Tourism development must be sustainable not only in economic terms but also environmentally and socially. A balance should be maintained between the degree of environmental degradation as well as the capacity of local infrastructure to support increased arrivals and the resulting population growth.
Jamaica risks major flooding and destruction to local businesses from the environmental impacts of more tourism development. Shoreline dredging and deep pile foundations cause soil densification and inhibits natural drainage of subterranean rivers along the North Coast out into the sea. This also adds to the depletion of sea corals and fishing grounds. It is not uncommon these days to see enormous flooding across the north coast that often results in outflows of raw sewage onto public beaches.
Adding to the problem of environmental degradation is the growth of unplanned communities along the North Coast as result of migration of unemployed Jamaicans from other areas to work in low wage construction and hotel jobs.
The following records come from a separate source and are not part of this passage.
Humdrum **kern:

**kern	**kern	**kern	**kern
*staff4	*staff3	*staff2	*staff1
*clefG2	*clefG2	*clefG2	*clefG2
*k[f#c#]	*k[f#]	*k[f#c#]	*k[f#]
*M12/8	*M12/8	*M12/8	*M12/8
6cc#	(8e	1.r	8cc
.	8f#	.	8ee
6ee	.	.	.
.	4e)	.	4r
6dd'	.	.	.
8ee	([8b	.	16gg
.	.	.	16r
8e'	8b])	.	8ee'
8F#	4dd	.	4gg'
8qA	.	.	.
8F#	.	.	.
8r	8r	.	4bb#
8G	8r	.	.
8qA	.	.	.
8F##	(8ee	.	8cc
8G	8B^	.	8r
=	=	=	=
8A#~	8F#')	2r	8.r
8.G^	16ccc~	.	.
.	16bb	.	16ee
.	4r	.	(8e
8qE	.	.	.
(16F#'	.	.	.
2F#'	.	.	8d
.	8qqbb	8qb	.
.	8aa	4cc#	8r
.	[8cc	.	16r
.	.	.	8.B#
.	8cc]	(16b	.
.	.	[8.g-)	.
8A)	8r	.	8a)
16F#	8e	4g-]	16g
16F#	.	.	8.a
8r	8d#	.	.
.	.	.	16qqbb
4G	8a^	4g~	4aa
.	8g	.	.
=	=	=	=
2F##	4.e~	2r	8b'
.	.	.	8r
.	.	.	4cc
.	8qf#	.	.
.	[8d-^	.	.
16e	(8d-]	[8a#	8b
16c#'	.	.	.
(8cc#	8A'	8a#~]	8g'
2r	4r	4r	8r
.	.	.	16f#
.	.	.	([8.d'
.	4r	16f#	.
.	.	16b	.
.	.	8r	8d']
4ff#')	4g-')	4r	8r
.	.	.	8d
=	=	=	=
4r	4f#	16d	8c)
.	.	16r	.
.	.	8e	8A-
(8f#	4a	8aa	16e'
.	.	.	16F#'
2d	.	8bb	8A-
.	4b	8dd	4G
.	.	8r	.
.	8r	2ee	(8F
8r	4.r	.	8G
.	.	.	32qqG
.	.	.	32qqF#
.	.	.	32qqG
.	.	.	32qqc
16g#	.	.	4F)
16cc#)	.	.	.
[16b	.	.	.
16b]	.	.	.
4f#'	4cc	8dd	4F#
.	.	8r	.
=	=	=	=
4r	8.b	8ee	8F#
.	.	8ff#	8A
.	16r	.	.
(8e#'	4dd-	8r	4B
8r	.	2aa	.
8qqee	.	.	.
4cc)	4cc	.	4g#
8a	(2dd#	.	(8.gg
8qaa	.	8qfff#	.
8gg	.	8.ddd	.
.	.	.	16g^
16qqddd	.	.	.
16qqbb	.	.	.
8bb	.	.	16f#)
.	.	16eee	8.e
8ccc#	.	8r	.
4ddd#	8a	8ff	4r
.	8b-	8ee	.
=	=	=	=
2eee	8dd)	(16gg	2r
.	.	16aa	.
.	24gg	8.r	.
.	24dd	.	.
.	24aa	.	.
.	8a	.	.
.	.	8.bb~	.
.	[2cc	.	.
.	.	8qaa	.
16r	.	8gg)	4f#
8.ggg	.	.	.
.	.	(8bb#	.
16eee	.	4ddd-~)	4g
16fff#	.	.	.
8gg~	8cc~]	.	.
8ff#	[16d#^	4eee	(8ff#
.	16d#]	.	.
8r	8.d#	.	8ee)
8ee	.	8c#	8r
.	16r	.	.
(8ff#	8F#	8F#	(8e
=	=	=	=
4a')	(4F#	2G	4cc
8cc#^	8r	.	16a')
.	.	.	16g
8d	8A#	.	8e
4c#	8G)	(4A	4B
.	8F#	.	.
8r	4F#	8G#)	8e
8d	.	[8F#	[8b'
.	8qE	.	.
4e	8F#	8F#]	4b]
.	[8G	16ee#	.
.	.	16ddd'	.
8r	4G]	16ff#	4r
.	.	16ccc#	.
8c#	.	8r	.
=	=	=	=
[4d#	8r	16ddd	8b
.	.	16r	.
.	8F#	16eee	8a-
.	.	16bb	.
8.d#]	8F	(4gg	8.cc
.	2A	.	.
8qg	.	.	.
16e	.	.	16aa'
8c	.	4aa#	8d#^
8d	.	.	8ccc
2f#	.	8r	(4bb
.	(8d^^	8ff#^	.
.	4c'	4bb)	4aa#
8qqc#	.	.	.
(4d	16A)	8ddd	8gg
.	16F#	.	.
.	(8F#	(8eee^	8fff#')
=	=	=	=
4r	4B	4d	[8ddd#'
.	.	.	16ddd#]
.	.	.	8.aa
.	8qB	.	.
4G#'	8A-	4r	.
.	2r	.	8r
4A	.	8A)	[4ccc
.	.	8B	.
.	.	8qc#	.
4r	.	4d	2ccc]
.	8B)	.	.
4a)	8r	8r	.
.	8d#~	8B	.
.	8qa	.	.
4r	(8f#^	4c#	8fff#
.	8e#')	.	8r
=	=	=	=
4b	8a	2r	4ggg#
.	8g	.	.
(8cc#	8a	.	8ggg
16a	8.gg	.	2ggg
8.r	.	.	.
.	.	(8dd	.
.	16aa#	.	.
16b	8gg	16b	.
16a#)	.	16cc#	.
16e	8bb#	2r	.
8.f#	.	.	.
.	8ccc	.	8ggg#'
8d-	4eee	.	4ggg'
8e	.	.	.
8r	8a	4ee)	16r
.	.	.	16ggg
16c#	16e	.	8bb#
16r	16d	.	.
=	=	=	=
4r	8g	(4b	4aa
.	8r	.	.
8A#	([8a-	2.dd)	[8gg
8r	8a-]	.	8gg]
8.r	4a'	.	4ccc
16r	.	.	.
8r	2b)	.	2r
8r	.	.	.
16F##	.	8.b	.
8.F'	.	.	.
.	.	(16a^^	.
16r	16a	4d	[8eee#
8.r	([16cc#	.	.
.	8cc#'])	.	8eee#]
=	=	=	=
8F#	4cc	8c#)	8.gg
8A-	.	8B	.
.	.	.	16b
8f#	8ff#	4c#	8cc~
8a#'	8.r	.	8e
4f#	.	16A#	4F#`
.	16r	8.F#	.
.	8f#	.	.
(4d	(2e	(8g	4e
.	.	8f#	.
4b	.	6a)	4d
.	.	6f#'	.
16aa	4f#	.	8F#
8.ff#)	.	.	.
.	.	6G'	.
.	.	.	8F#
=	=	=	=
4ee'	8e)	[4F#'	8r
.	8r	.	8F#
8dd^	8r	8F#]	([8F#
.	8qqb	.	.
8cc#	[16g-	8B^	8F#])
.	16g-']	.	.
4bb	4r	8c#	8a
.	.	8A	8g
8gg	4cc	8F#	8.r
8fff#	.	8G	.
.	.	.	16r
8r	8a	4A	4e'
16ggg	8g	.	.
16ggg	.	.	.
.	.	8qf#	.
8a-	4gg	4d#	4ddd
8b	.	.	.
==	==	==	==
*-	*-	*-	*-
The lack of social service delivery in these communities as well as the inadequacy of hotel wages and limited employment mobility could be attributed to increased poverty and crime, especially in Montego Bay.
A moratorium on hotel development will drive up the occupancy rate and bring back profitability to the existing stocks, which since 2001 only managed to maintain an average occupancy rate of just over 60% despite increased stopover arrivals. The result of a moratorium could lead to increased wages for hotel workers, increased tax revenues and reduced pressure on the exchange rate which leads to a regime of constant devaluation.
The government should work with the existing capacity to create more linkages to local products and farm produce. Demand fair wages for hotel workers and levy market based property tax assessments to renew and upgrade existing infrastructure such as sewage capacity and build a regional hospital in St Ann's Bay or Ocho Rios.